- [WHAT TO DO]: Print the lines that run from the line with "left eye: (1003, 201)" to the line with "left back paw: (1437, 995)", keeping both end lines, exactly as they appear in the entries below, and nothing else.

[Stored items]

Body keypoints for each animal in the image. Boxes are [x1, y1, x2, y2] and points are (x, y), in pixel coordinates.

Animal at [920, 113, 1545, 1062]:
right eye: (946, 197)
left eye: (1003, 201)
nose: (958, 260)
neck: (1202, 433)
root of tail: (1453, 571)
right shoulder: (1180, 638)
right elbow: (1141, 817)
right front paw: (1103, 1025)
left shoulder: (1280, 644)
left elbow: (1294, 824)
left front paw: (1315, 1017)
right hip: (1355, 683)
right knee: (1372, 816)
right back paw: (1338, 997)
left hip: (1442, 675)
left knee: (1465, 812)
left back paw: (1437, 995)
--
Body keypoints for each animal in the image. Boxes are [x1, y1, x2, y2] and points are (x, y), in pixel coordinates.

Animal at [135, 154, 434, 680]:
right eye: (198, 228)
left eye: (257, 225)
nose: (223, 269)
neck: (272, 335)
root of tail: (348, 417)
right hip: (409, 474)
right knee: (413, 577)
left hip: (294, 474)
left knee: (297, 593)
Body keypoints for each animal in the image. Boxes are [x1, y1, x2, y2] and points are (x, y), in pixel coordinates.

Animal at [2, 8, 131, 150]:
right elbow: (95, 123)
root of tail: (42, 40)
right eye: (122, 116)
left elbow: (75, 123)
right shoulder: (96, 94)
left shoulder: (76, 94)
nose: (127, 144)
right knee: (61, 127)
* * *
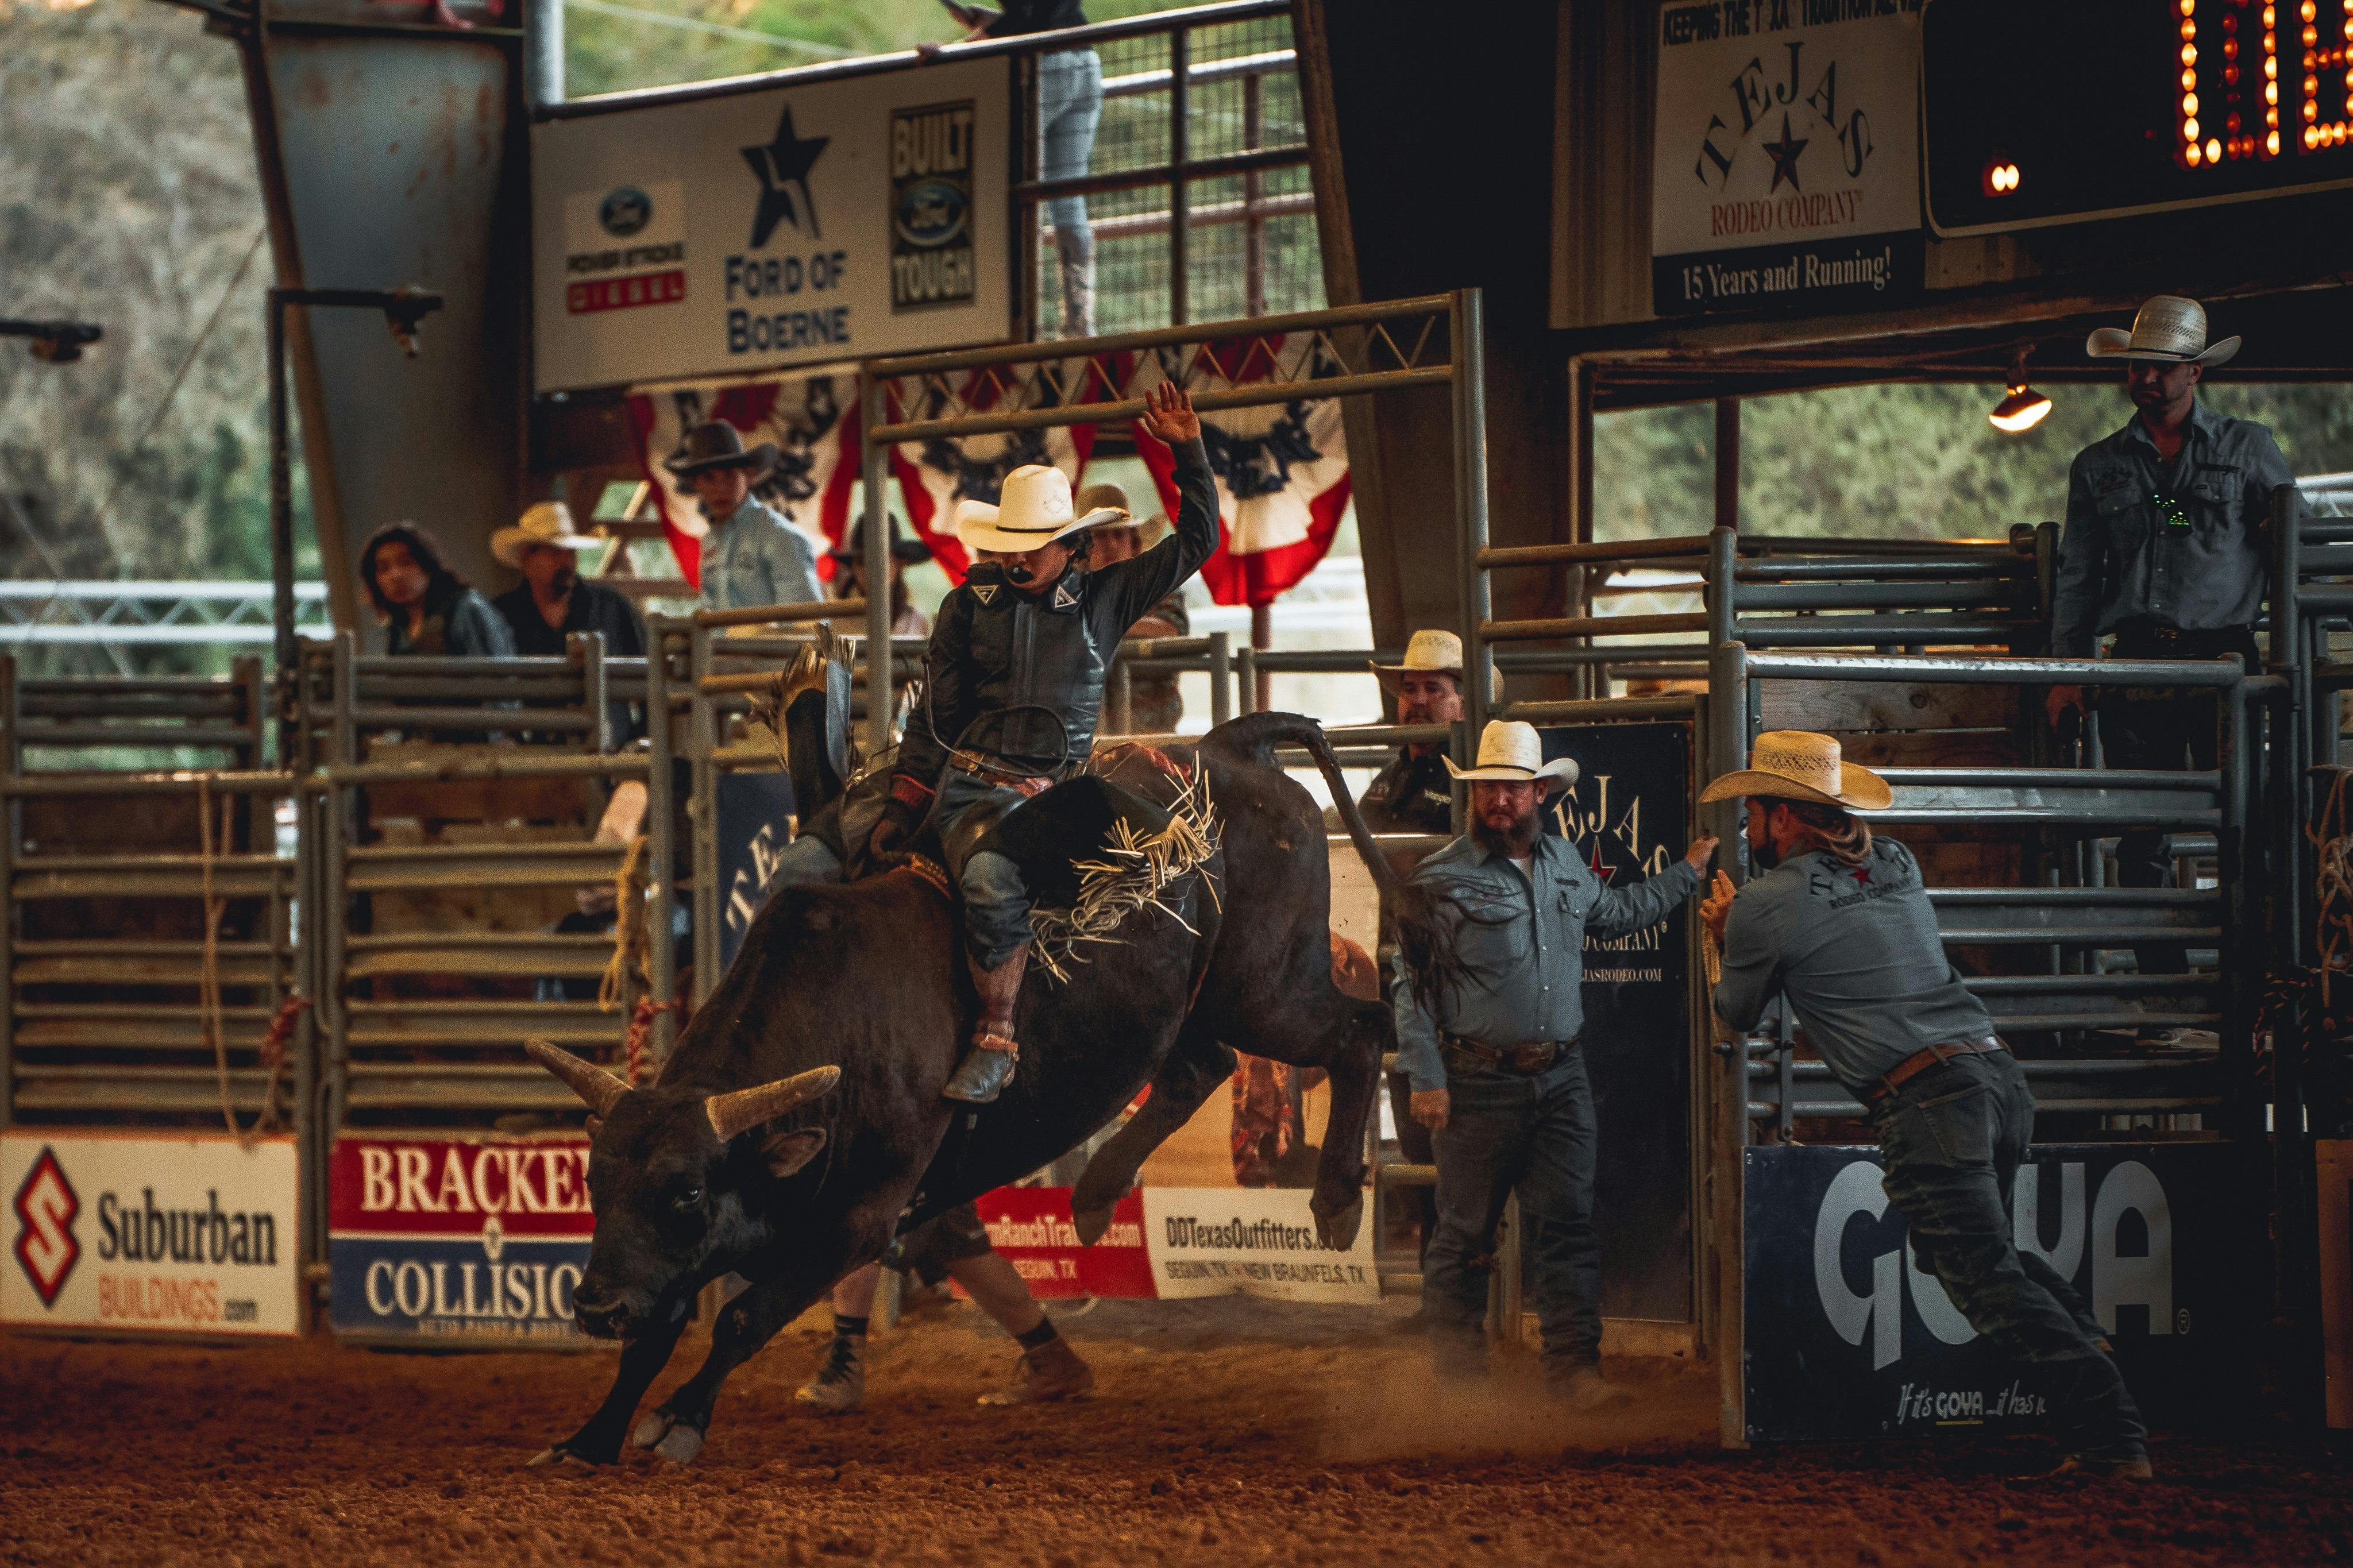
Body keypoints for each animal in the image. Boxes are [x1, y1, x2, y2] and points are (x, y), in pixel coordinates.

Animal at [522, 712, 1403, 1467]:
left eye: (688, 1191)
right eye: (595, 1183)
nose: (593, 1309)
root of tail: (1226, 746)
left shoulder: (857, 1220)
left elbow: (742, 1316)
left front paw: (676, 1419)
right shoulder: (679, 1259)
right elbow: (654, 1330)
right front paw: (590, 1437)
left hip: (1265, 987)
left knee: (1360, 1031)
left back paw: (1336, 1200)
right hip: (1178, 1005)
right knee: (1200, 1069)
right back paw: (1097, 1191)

- [EXERCISE RESPONSE]:
left eye: (1003, 201)
nose: (958, 260)
neck: (1202, 433)
root of tail: (1453, 571)
right shoulder: (1180, 638)
right elbow: (1141, 817)
right front paw: (1103, 1025)
left shoulder: (1280, 644)
left elbow: (1294, 824)
left front paw: (1315, 1017)
right hip: (1355, 683)
right knee: (1372, 816)
right back paw: (1338, 997)
left hip: (1442, 675)
left knee: (1465, 812)
left back paw: (1437, 995)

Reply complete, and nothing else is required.